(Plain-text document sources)
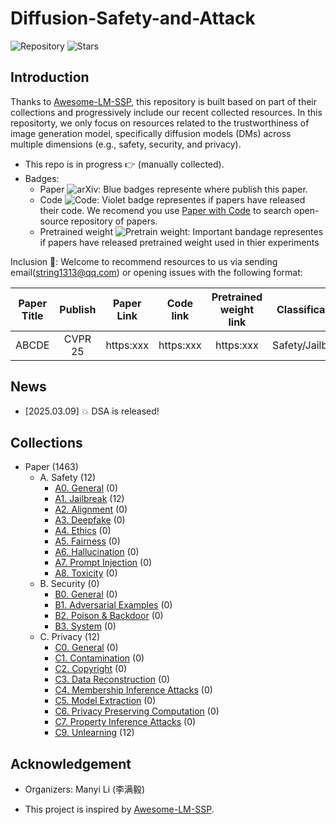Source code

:# Diffusion-Safety-and-Attack 

![Repository](https://img.shields.io/badge/Advancement-DSA-red)
![Stars](https://img.shields.io/github/stars/ManyiLee/Diffusion-Safety-and-Attack)

## Introduction 
Thanks to [Awesome-LM-SSP](https://github.com/ThuCCSLab/Awesome-LM-SSP), this repository is built based on part of their collections and progressively include our recent collected resources. In this repositorty, we only focus on resources related to the trustworthiness of image generation model, specifically diffusion models (DMs) across multiple dimensions (e.g., safety, security, and privacy).

- This repo is in progress :point_right: (manually collected).
- Badges: 
    - Paper ![arXiv](https://img.shields.io/badge/arXiv-blue): Blue badges represente where publish this paper.
    - Code ![Code](https://img.shields.io/badge/Code-violet): Violet badge representes if papers have released their code. We recomend you use [Paper with Code](https://paperswithcode.com/) to search open-source repository of papers.
    - Pretrained weight ![Pretrain weight](https://img.shields.io/badge/Pretrain%20weight-important): Important bandage representes if papers have released pretrained weight used in thier experiments

Inclusion :email:: Welcome to recommend resources to us via sending email(string1313@qq.com) or opening issues with the following format: 

| Paper Title | Publish | Paper Link  | Code link | Pretrained weight link |Classification | Further Comments | 
| :----: | :----: | :----: | :----: | :----: | :----: | :----: |
| ABCDE | CVPR 25 | https:xxx | https:xxx  |  https:xxx | Safety/Jailbreak | Benchmark| 

## News
- [2025.03.09] :boom: DSA is released!

## Collections
- Paper (1463)
    - A. Safety (12)
        - [A0. General](Safety/General.md) (0)
        - [A1. Jailbreak](Safety/JailBreak.md) (12)
        - [A2. Alignment](Safety/Alignment.md) (0)
        - [A3. Deepfake](Safety/Deepfake.md) (0)
        - [A4. Ethics](Safety/Ethics.md) (0)
        - [A5. Fairness](Safety/Fairness.md) (0)
        - [A6. Hallucination](Safety/Hallucination.md) (0)
        - [A7. Prompt Injection](Safety/Prompt_injection.md) (0)
        - [A8. Toxicity](Safety/Toxicity.md) (0)
    - B. Security (0)
        - [B0. General](Security/General.md) (0)
        - [B1. Adversarial Examples](Security/Adversarial_examples.md) (0)
        - [B2. Poison & Backdoor](Security/Poison_&_backdoor.md) (0)
        - [B3. System](Security/System.md) (0)
    - C. Privacy (12)
        - [C0. General](Privacy/General.md) (0)
        - [C1. Contamination](Privacy/Contamination.md) (0)
        - [C2. Copyright](Privacy/Copyright.md) (0)
        - [C3. Data Reconstruction](Privacy/Data_reconstruction.md) (0)
        - [C4. Membership Inference Attacks](Privacy/Membership_inference_attacks.md) (0)
        - [C5. Model Extraction](Privacy/Model_extraction.md) (0)
        - [C6. Privacy Preserving Computation](Privacy/Privacy_preserving_computation.md) (0)
        - [C7. Property Inference Attacks](Privacy/Property_inference_attacks.md) (0)
        - [C9. Unlearning](Privacy/Unlearning.md) (12)

## Acknowledgement

- Organizers: Manyi Li (李满毅)

- This project is inspired by [Awesome-LM-SSP](https://github.com/ThuCCSLab/Awesome-LM-SSP).
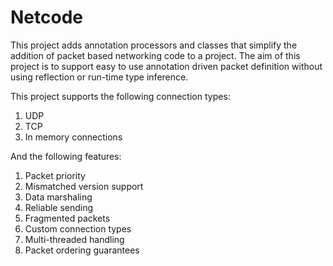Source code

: # Netcode

This project adds annotation processors and classes that simplify the addition of packet based networking code to a project. The aim of this project is to support easy to use annotation driven packet definition without using reflection or run-time type inference.

This project supports the following connection types:

1. UDP
2. TCP
3. In memory connections

And the following features:

1. Packet priority
2. Mismatched version support
3. Data marshaling
4. Reliable sending
5. Fragmented packets
6. Custom connection types
7. Multi-threaded handling
8. Packet ordering guarantees
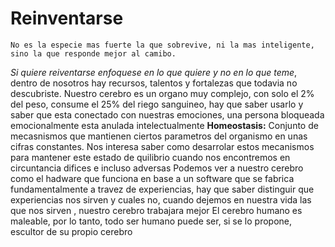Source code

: 

# Reinventarse
	No es la especie mas fuerte la que sobrevive, ni la mas inteligente, sino la que responde mejor al camibo.

*Si quiere reiventarse enfoquese en lo que quiere y no en lo que teme*, dentro de nosotros hay recursos, talentos y fortalezas que todavia no descubriste. Nuestro cerebro es un organo muy complejo, con solo el 2% del peso, consume el 25% del riego sanguineo, hay que saber usarlo y saber que esta conectado con nuestras emociones, una persona bloqueada emocionalmente esta anulada intelectualmente
**Homeostasis:** Conjunto de mecasnismos que mantienen ciertos parametros del organismo en unas cifras constantes. Nos interesa saber como desarrolar estos mecanismos para mantener este estado de quilibrio cuando nos encontremos en circuntancia difices e incluso adversas
Podemos ver a nuestro cerebro como el hadware que funciona en base a un software que se fabrica fundamentalmente a travez de experiencias, hay que saber distinguir que experiencias nos sirven y cuales no, cuando dejemos en nuestra vida las que nos sirven , nuestro cerebro trabajara mejor
El cerebro humano es maleable, por lo tanto, todo ser humano puede ser, si se lo propone, escultor de su propio cerebro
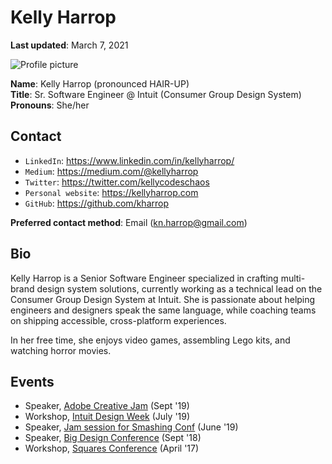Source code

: # Kelly Harrop

**Last updated**: March 7, 2021

![Profile picture](https://pbs.twimg.com/profile_images/1244360737545490433/y_RgmlrB_400x400.jpg)

**Name**: Kelly Harrop (pronounced HAIR-UP)  
**Title**: Sr. Software Engineer @ Intuit (Consumer Group Design System)    
**Pronouns**: She/her



## Contact

- `LinkedIn`: https://www.linkedin.com/in/kellyharrop/
- `Medium`: https://medium.com/@kellyharrop
- `Twitter`: https://twitter.com/kellycodeschaos
- `Personal website`: https://kellyharrop.com
- `GitHub`: https://github.com/kharrop

**Preferred contact method**: Email (kn.harrop@gmail.com)

## Bio

Kelly Harrop is a Senior Software Engineer specialized in crafting multi-brand design system solutions, currently working as a technical lead on the Consumer Group Design System at Intuit. She is passionate about helping engineers and designers speak the same language, while coaching teams on shipping accessible, cross-platform experiences.

In her free time, she enjoys video games, assembling Lego kits, and watching horror movies.

## Events 

- Speaker, [Adobe Creative Jam](https://www.behance.net/gallery/86354327/Dallas-Creative-Jam-2019) (Sept '19) 
- Workshop, [Intuit Design Week](https://design-week-2019.netlify.app) (July '19)
- Speaker, [Jam session for Smashing Conf](https://smashingconf.com/toronto-2019/jam-session) (June '19)
- Speaker, [Big Design Conference](https://www.slideshare.net/KellyHarrop/engineering-authenticity-crafting-design-systems-with-code) (Sept '18)
- Workshop, [Squares Conference](https://squaresconference.com) (April '17)
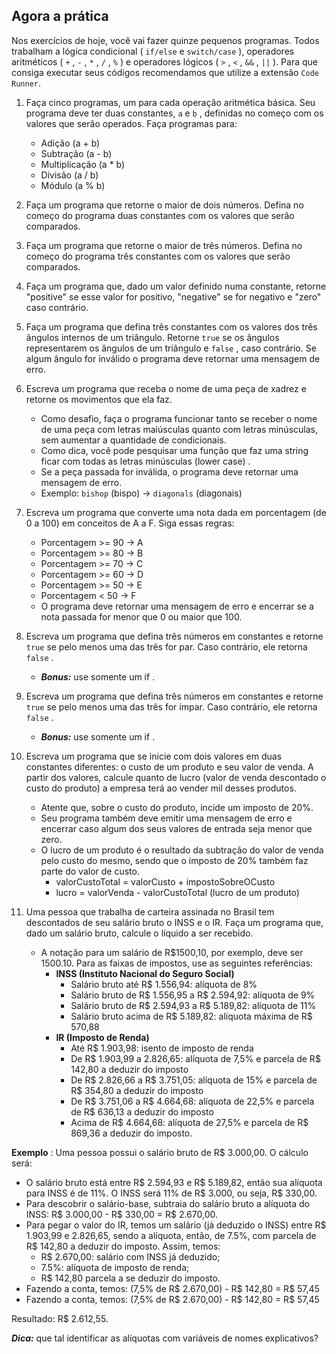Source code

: ## Agora a prática
Nos exercícios de hoje, você vai fazer quinze pequenos programas. Todos trabalham a lógica condicional ( `if/else` e `switch/case` ), operadores aritméticos ( `+` , `-` , `*` , `/` , `%` ) e operadores lógicos ( `>` , `<` , `&&` , `||` ). Para que consiga executar seus códigos recomendamos que utilize a extensão `Code Runner`.

1. Faça cinco programas, um para cada operação aritmética básica. Seu programa deve ter duas constantes, `a` e `b` , definidas no começo com os valores que serão operados. Faça programas para:
    - Adição (a + b)
    - Subtração (a - b)
    - Multiplicação (a * b)
    - Divisão (a / b)
    - Módulo (a % b)

2. Faça um programa que retorne o maior de dois números. Defina no começo do programa duas constantes com os valores que serão comparados.

3. Faça um programa que retorne o maior de três números. Defina no começo do programa três constantes com os valores que serão comparados.

4. Faça um programa que, dado um valor definido numa constante, retorne "positive" se esse valor for positivo, "negative" se for negativo e "zero" caso contrário.

5. Faça um programa que defina três constantes com os valores dos três ângulos internos de um triângulo. Retorne `true` se os ângulos representarem os ângulos de um triângulo e `false` , caso contrário. Se algum ângulo for inválido o programa deve retornar uma mensagem de erro.

6. Escreva um programa que receba o nome de uma peça de xadrez e retorne os movimentos que ela faz.
    - Como desafio, faça o programa funcionar tanto se receber o nome de uma peça com letras maiúsculas quanto com letras minúsculas, sem aumentar a quantidade de condicionais.
    - Como dica, você pode pesquisar uma função que faz uma string ficar com todas as letras minúsculas (lower case) .
    - Se a peça passada for inválida, o programa deve retornar uma mensagem de erro.
    - Exemplo: `bishop` (bispo) -> `diagonals` (diagonais)

7. Escreva um programa que converte uma nota dada em porcentagem (de 0 a 100) em conceitos de A a F. Siga essas regras:
    - Porcentagem >= 90 -> A
    - Porcentagem >= 80 -> B
    - Porcentagem >= 70 -> C
    - Porcentagem >= 60 -> D
    - Porcentagem >= 50 -> E
    - Porcentagem < 50 -> F
    - O programa deve retornar uma mensagem de erro e encerrar se a nota passada for menor que 0 ou maior que 100.

8. Escreva um programa que defina três números em constantes e retorne `true` se pelo menos uma das três for par. Caso contrário, ele retorna `false` .
    - **_Bonus:_** use somente um if .

9. Escreva um programa que defina três números em constantes e retorne `true` se pelo menos uma das três for ímpar. Caso contrário, ele retorna `false` .
    - **_Bonus:_** use somente um if .

10. Escreva um programa que se inicie com dois valores em duas constantes diferentes: o custo de um produto e seu valor de venda. A partir dos valores, calcule quanto de lucro (valor de venda descontado o custo do produto) a empresa terá ao vender mil desses produtos.
    - Atente que, sobre o custo do produto, incide um imposto de 20%.
    - Seu programa também deve emitir uma mensagem de erro e encerrar caso algum dos seus valores de entrada seja menor que zero.
    - O lucro de um produto é o resultado da subtração do valor de venda pelo custo do mesmo, sendo que o imposto de 20% também faz parte do valor de custo.
        - valorCustoTotal = valorCusto + impostoSobreOCusto
        - lucro = valorVenda - valorCustoTotal (lucro de um produto)

11. Uma pessoa que trabalha de carteira assinada no Brasil tem descontados de seu salário bruto o INSS e o IR. Faça um programa que, dado um salário bruto, calcule o líquido a ser recebido.
    - A notação para um salário de R$1500,10, por exemplo, deve ser 1500.10. Para as faixas de impostos, use as seguintes referências:
        - **INSS (Instituto Nacional do Seguro Social)**
            - Salário bruto até R$ 1.556,94: alíquota de 8%
            - Salário bruto de R$ 1.556,95 a R$ 2.594,92: alíquota de 9%
            - Salário bruto de R$ 2.594,93 a R$ 5.189,82: alíquota de 11%
            - Salário bruto acima de R$ 5.189,82: alíquota máxima de R$ 570,88
        - **IR (Imposto de Renda)**
            - Até R$ 1.903,98: isento de imposto de renda
            - De R$ 1.903,99 a 2.826,65: alíquota de 7,5% e parcela de R$ 142,80 a deduzir do imposto
            - De R$ 2.826,66 a R$ 3.751,05: alíquota de 15% e parcela de R$ 354,80 a deduzir do imposto
            - De R$ 3.751,06 a R$ 4.664,68: alíquota de 22,5% e parcela de R$ 636,13 a deduzir do imposto
            - Acima de R$ 4.664,68: alíquota de 27,5% e parcela de R$ 869,36 a deduzir do imposto.

**Exemplo** : Uma pessoa possui o salário bruto de R$ 3.000,00. O cálculo será:
- O salário bruto está entre R$ 2.594,93 e R$ 5.189,82, então sua alíquota para INSS é de 11%. O INSS será 11% de R$ 3.000, ou seja, R$ 330,00.
- Para descobrir o salário-base, subtraia do salário bruto a alíquota do INSS: R$ 3.000,00 - R$ 330,00 = R$ 2.670,00.
- Para pegar o valor do IR, temos um salário (já deduzido o INSS) entre R$ 1.903,99 e 2.826,65, sendo a alíquota, então, de 7.5%, com parcela de R$ 142,80 a deduzir do imposto. Assim, temos:
    - R$ 2.670,00: salário com INSS já deduzido;
    - 7.5%: alíquota de imposto de renda;
    - R$ 142,80 parcela a se deduzir do imposto.
- Fazendo a conta, temos: (7,5% de R$ 2.670,00) - R$ 142,80 = R$ 57,45
- Fazendo a conta, temos: (7,5% de R$ 2.670,00) - R$ 142,80 = R$ 57,45

Resultado: R$ 2.612,55.

**_Dica:_** que tal identificar as alíquotas com variáveis de nomes explicativos?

REQUIREMENT> Without the pictures, repeat the entries above line by line, from the first through the one that contains "## Introduction", both ends included.

TASK RESULT>
Source code

:# Diffusion-Safety-and-Attack 

![Repository](https://img.shields.io/badge/Advancement-DSA-red)
![Stars](https://img.shields.io/github/stars/ManyiLee/Diffusion-Safety-and-Attack)

## Introduction 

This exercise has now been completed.